Mental illness is one of the most pressing community-health issues we have in North America and we should be focussing more resources on it than we are. But to blame mental-health issues for these killings is only giving weight to 1/2 the problem. There is no way a mentally-ill - or any other person - would be able to kill 27 people, in one go, with a knife or a sword or a machete. They would not be able to strangle 27 people in short order.

Conservative pundit (and all around, small minded, cretinous troll) Matt Drudge tweeted today that 22 students had been slashed in China, in a classroom attack; as if to say "see people don't need guns to commit violent crime against kids". *Sigh. Yes Matt Drudge, people commit violent crime with other weapons. However, you will note that the children in the slashing attacks were not killed and the attacker was apprehended. The difference in the attacks is the gun, and the culture that glorifies easy access to guns and romanticizes gun violence.

The other argument I'll address, just to get it out of the way is this: "If there was an armed person in the school, fewer people would have been killed." First of all, suggesting that teachers, principals and janitors patrol the school with side arms, is beyond ridiculous. Secondly, let's assume that the armed staff member wasn't one of the people killed outright. Nobody outside of a soldier or police officer trained in stressful shooting situations, is going to pop up from behind a desk or from around a door frame, and get the shooter with one shot - just like the movies. More likely fear will take over - as it should - and they will run for cover with the rest of the masses. Or, more tragically, they'll stay to fight it out with the shooter and more people will die from poorly aimed, frantic shots. An armed society is not a safe society.


I'm now beyond wanting the gun registry reinstated. I just want them banned for the majority of the population. I think, and I've posted this in other places in the past, that if you want a gun, you should have to prove that you need a gun.

Do you live in the city and never venture into the woods to go hunting? You don't need a gun. You don't get one.

Does your job require you to carry a gun? ie/ Police, private security, conservation officer, prison guard, soldier? No? Then you don't need a gun. You don't get one.

Are you a competitive shooter that can leave the gun in a secure location like a gun safe at a range? No? You don't need a gun. You don't get one.

Now, please keep in mind that I'm writing this from a Canadian point of view. We do not have a constitutional amendment guaranteeing the right to keep and bear arms. Did you get that Canada? This is not the USA. You have no guaranteed freedoms when it comes to keeping a firearm. In this country, that's not a valid argument.

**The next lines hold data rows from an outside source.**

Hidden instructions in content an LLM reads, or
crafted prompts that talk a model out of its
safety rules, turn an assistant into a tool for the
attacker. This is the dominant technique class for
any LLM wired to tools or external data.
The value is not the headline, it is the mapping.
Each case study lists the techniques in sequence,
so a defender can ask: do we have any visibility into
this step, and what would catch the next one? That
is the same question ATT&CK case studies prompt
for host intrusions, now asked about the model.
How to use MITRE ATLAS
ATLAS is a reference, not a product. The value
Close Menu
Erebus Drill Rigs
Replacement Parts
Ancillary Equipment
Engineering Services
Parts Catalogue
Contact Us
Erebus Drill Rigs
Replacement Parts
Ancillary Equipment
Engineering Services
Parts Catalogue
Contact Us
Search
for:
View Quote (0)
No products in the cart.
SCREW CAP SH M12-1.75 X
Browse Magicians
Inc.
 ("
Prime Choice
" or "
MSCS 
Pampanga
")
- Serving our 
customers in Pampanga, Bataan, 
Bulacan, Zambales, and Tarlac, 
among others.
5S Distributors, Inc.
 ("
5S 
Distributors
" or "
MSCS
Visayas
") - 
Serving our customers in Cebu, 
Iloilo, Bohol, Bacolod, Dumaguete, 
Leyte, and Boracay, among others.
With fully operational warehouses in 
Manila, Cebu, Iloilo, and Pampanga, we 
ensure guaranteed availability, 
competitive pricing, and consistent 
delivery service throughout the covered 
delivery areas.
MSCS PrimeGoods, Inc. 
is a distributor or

Canada is country that - in the words of Will Fergusson - "was partied into existence . We have no tradition of using gun violence to settle out problems. We didn't secede from the British in a bloody confrontation. We haven't had our northern brothers fighting their southern brothers. Canada was created at a cocktail party in Charlottetown, PEI in July 1867. Canada was a behind-the-scenes deal, brokered over martinis.

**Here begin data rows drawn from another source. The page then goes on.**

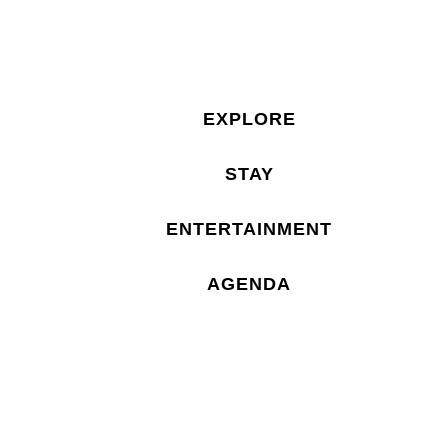
EXPLORE
STAY
ENTERTAINMENT
AGENDA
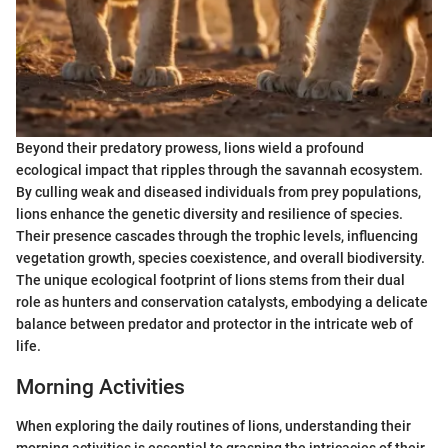
Beyond their predatory prowess, lions wield a profound
ecological impact that ripples through the savannah ecosystem.
By culling weak and diseased individuals from prey populations,
lions enhance the genetic diversity and resilience of species.
Their presence cascades through the trophic levels, influencing
vegetation growth, species coexistence, and overall biodiversity.
The unique ecological footprint of lions stems from their dual
role as hunters and conservation catalysts, embodying a delicate
balance between predator and protector in the intricate web of
life.
Morning Activities
When exploring the daily routines of lions, understanding their
morning activities is essential to grasping the intricacies of their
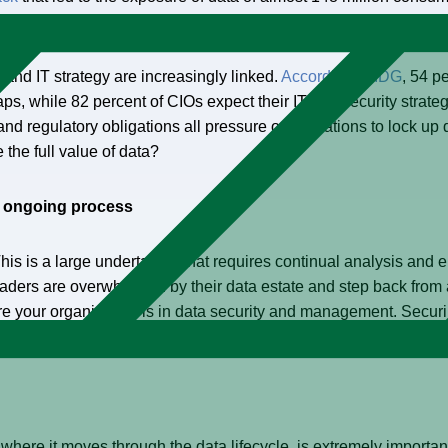
ed brand image.
ty and IT strategy are increasingly linked.
According to IDG
, 54 p
aps, while 82 percent of CIOs expect their IT and security strateg
s, and regulatory obligations all pressure organizations to lock 
the full value of data?
an ongoing process
 This is a large undertaking that requires continual analysis an
leaders are overwhelmed by their data estate and step back from 
re your organization is in data security and management. Securin
e strategy and design.
here it moves through the data lifecycle, is extremely important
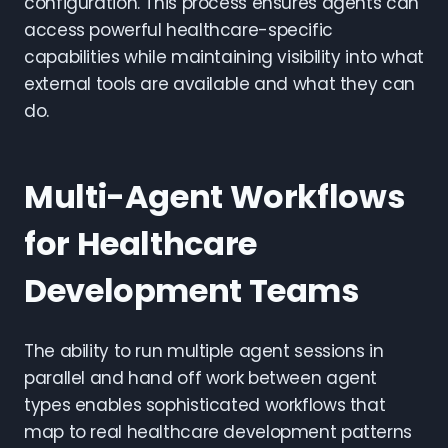
configuration. This process ensures agents can
access powerful healthcare-specific
capabilities while maintaining visibility into what
external tools are available and what they can
do.
Multi-Agent Workflows
for Healthcare
Development Teams
The ability to run multiple agent sessions in
parallel and hand off work between agent
types enables sophisticated workflows that
map to real healthcare development patterns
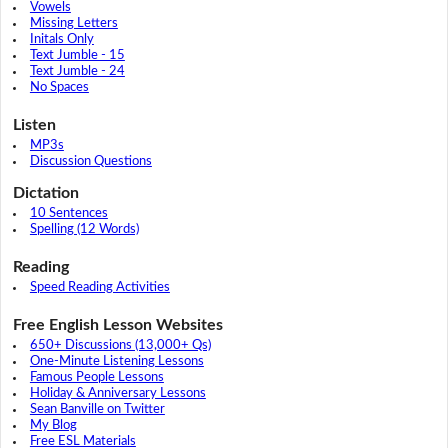
Vowels
Missing Letters
Initals Only
Text Jumble - 15
Text Jumble - 24
No Spaces
Listen
MP3s
Discussion Questions
Dictation
10 Sentences
Spelling (12 Words)
Reading
Speed Reading Activities
Free English Lesson Websites
650+ Discussions (13,000+ Qs)
One-Minute Listening Lessons
Famous People Lessons
Holiday & Anniversary Lessons
Sean Banville on Twitter
My Blog
Free ESL Materials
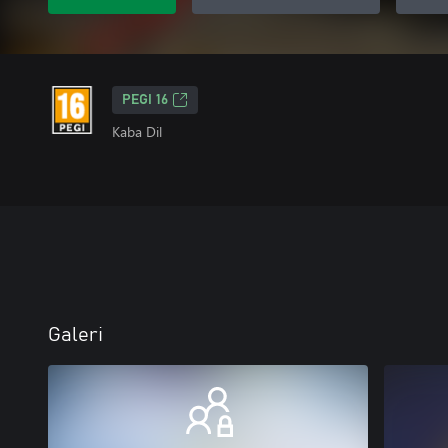
PEGI 16
Kaba Dil
Galeri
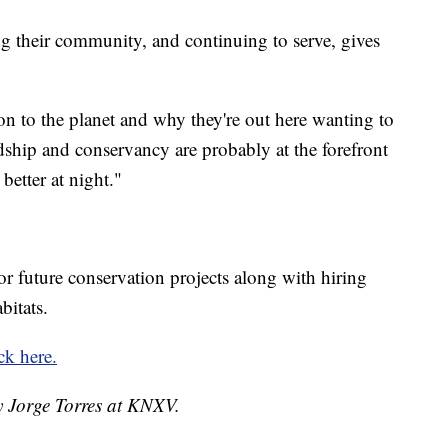
ng their community, and continuing to serve, gives
on to the planet and why they're out here wanting to
dship and conservancy are probably at the forefront
e better at night."
r future conservation projects along with hiring
bitats.
ick here.
y Jorge Torres at KNXV.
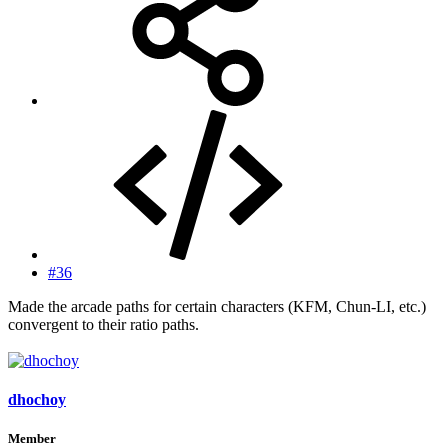
#36
Made the arcade paths for certain characters (KFM, Chun-LI, etc.)
convergent to their ratio paths.
dhochoy
Member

If you have a problem with the idea of a gun registry - and I don't mean the cost because that's a whole other topic - ask yourself this question: "If I have to register my car, an object that while deadly, isn't designed to kill people, then why shouldn't I have to register my gun, which is specifically designed to kill people?"

I'm angry today. Angry and sad, and feeling like I want to wrap a big blanket around my own school-age kids and keep them indoors. I won't of course. Kids need to be free to run and play. They also have the right  to live violence-free, and unencumbered by the threats of the modern world. Guns don't alleviate those threats. It has been shown time and time again that guns exacerbate them.